My children, beware of this most dangerous propensity; consider whither it leads; check it to the uttermost; and ask grace from heaven to acquire a better taste. "What a hideous case is this, to be so debased in the temper of your minds, as to lose all the laudable appetites and advantages of an intellectual nature; and to be sunk into the deformity of a devil, and into the meanness of a brute! To be so drenched in malignant delights, and in sensual, fading, and surfeiting pleasures, as to forego all real and eternal satisfactions for them, and to entail insupportable and endless miseries upon yourselves by them." Yes, if you live for worldly pleasure, and neglect religion, you are giving up an exceeding great and eternal weight of glory, for light and frivolous gratifications, which are but for a moment. You are, for the sake of a few years' empty mirth; entailing everlasting ages of unmitigated tor

ments.

Besides, though worldly pleasure gratifies, does it satisfy? When the honey is all sucked, does it leave no sting behind? And then, what are the pleasures of the world, compared with those of religion, but the shadow to the substance; the stagnant pool to the fresh and

running fountain; the smoking taper to the midday sun? Shall worldly pleasure cheat you of salvation?

3. Prejudice against the ways of religion, as gloomy, keeps many from yielding to its claims.

Many young people seem to compare religion to a dark subterranean cavern, to which, as you descend, you quit all that is joyous in life; which is impervious to the light of heaven, and inaccessible to the melodies of creation; where nothing meets the eye but tears, nor the ear but sighs; where the inhabitants, arrayed in sackcloth, converse only in groans; where, in short, a smile is an offence against the superstition that reigns there, and a note of delight would be avenged by the awful genius of the place, with an expulsion of the individual who had dared to be cheerful.
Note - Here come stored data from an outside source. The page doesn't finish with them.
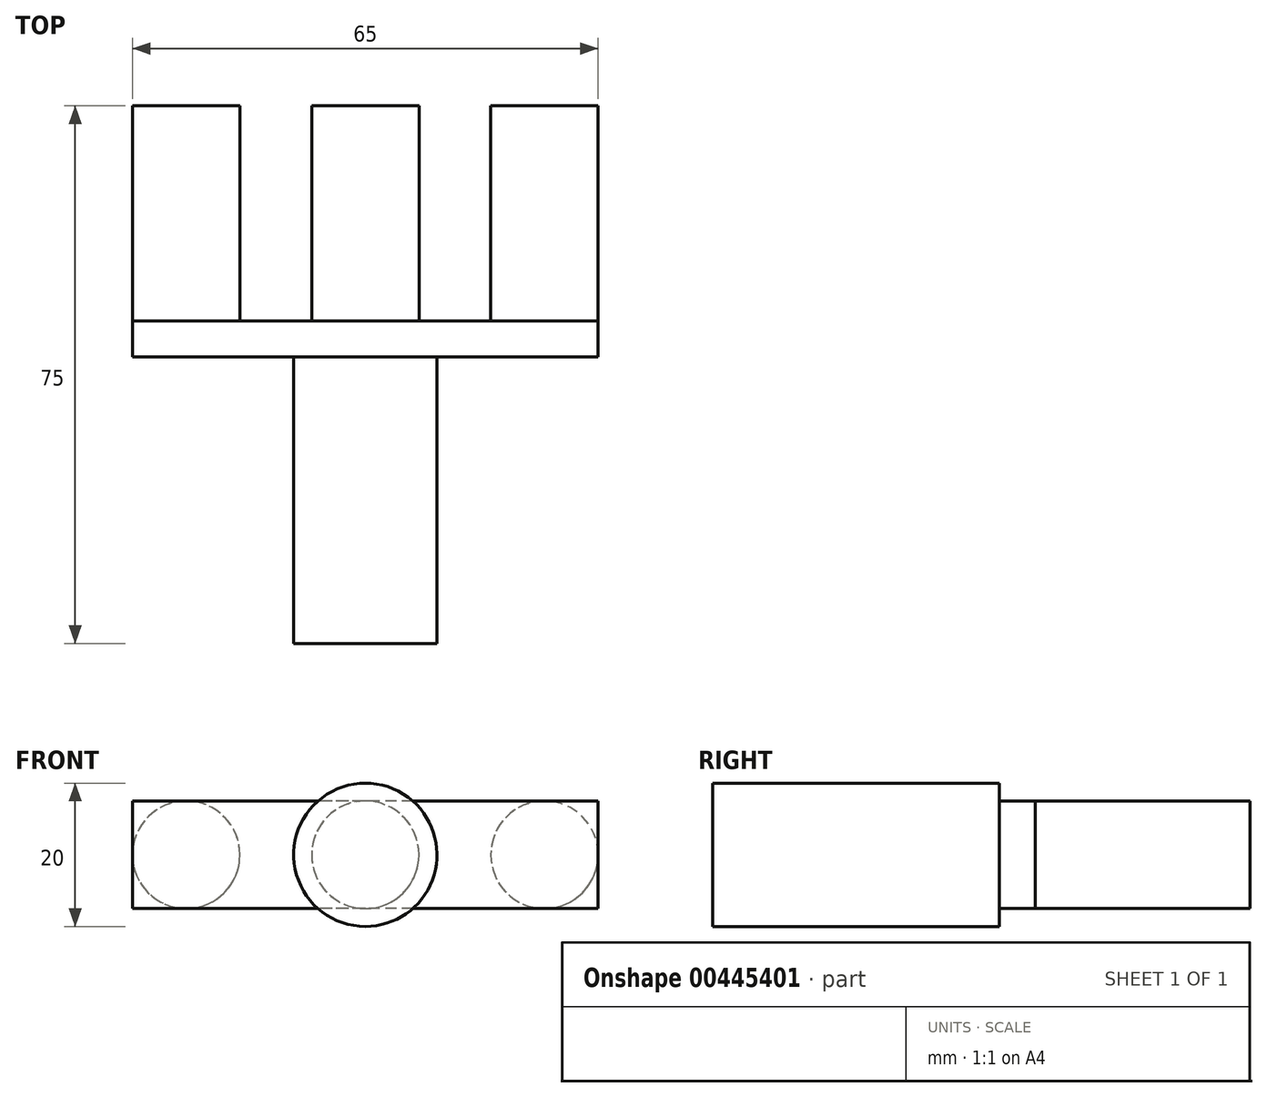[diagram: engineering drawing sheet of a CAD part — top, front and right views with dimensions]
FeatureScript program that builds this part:
annotation { "Feature Type Name" : "Feature", "Feature Type Description" : "" }
export const myFeature = defineFeature(function(context is Context, id is Id, definition is map)
    precondition{}
    {
        {
            var Q0;
            Q0=qCreatedBy(makeId("Front.planeOp"),FACE);
            var sketch = newSketch(context, id + "F0", { "sketchPlane" : qUnion([Q0])});
            skLineSegment(sketch, "E0.bottom", {"start": v(32.5, 7.5) * mm, "end": v(-32.5, 7.5) * mm});
            skLineSegment(sketch, "E0.top", {"start": v(32.5, -7.5) * mm, "end": v(-32.5, -7.5) * mm});
            skLineSegment(sketch, "E0.left", {"start": v(32.5, 7.5) * mm, "end": v(32.5, -7.5) * mm});
            skLineSegment(sketch, "E0.right", {"start": v(-32.5, 7.5) * mm, "end": v(-32.5, -7.5) * mm});
            skPoint(sketch, "E0.middle", {"position": v(0, 0) * mm});
            skSolve(sketch);
        }
        {
            var Q0;
            Q0 = qSketchRegion(id + "F0", true);
            extrude(context, id + "F1", {"entities" : qUnion([Q0]), "depth" : 5 * mm});
        }
        {
            var Q0;
            Q0=makeQuery(id+"F1.opExtrude","CAP_FACE",FACE,{"disambiguationData":[OSD([sQuery(id+"F0.wireOp",EDGE,"E0.bottom"),sQuery(id+"F0.wireOp",EDGE,"E0.top"),sQuery(id+"F0.wireOp",EDGE,"E0.left"),sQuery(id+"F0.wireOp",EDGE,"E0.right")])],"isStart":true});
            var sketch = newSketch(context, id + "F2", { "sketchPlane" : qUnion([Q0])});
            skCircle(sketch, "E1", {"center": v(0, 0) * mm, "radius": 7.5 * mm});
            skLineSegment(sketch, "E2", {"start": v(7.5, 0) * mm, "end": v(25, 0) * mm});
            skLineSegment(sketch, "E3", {"start": v(-7.5, 0) * mm, "end": v(-25, 0) * mm});
            skCircle(sketch, "E4", {"center": v(-25, 0) * mm, "radius": 7.5 * mm});
            skCircle(sketch, "E5", {"center": v(25, 0) * mm, "radius": 7.5 * mm});
            skSolve(sketch);
        }
        {
            var Q0;
            Q0 = qSketchRegion(id + "F2", true);
            extrude(context, id + "F3", {"entities" : qUnion([Q0]), "operationType" : NewBodyOperationType.ADD, "depth" : 30 * mm});
        }
        {
            var Q0;
            Q0=makeQuery(id+"F1.opExtrude","CAP_FACE",FACE,{"disambiguationData":[OSD([sQuery(id+"F0.wireOp",EDGE,"E0.bottom"),sQuery(id+"F0.wireOp",EDGE,"E0.top"),sQuery(id+"F0.wireOp",EDGE,"E0.left"),sQuery(id+"F0.wireOp",EDGE,"E0.right")])],"isStart":false});
            var sketch = newSketch(context, id + "F4", { "sketchPlane" : qUnion([Q0])});
            skCircle(sketch, "E6", {"center": v(0, 0) * mm, "radius": 10 * mm});
            skSolve(sketch);
        }
        {
            var Q0;
            Q0 = qSketchRegion(id + "F4", true);
            extrude(context, id + "F5", {"entities" : qUnion([Q0]), "operationType" : NewBodyOperationType.ADD, "depth" : 40 * mm});
        }
    });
This religion? No, my children. I will give you another figurative view of it. "Wisdom hath builded her house, she hath hewn out her seven pillars: she hath killed her beasts; she hath mingled her wine; she hath also furnished her table; she hath sent forth her maidens; she crieth upon the highest places of the city, come, eat of my bread, and drink of the wine which I have mingled."

This is a metaphorical description of religion under the name of wisdom, and the figure of a feast. It is declared in revelation, and all the saints in the universe will confirm the truth of the assertion, that "Wisdom's ways are ways of pleasantness, and all her paths peace."+

*Proverbs ix. 1, 5.

See this proved at large in the chapter on the Pleasures of Religion.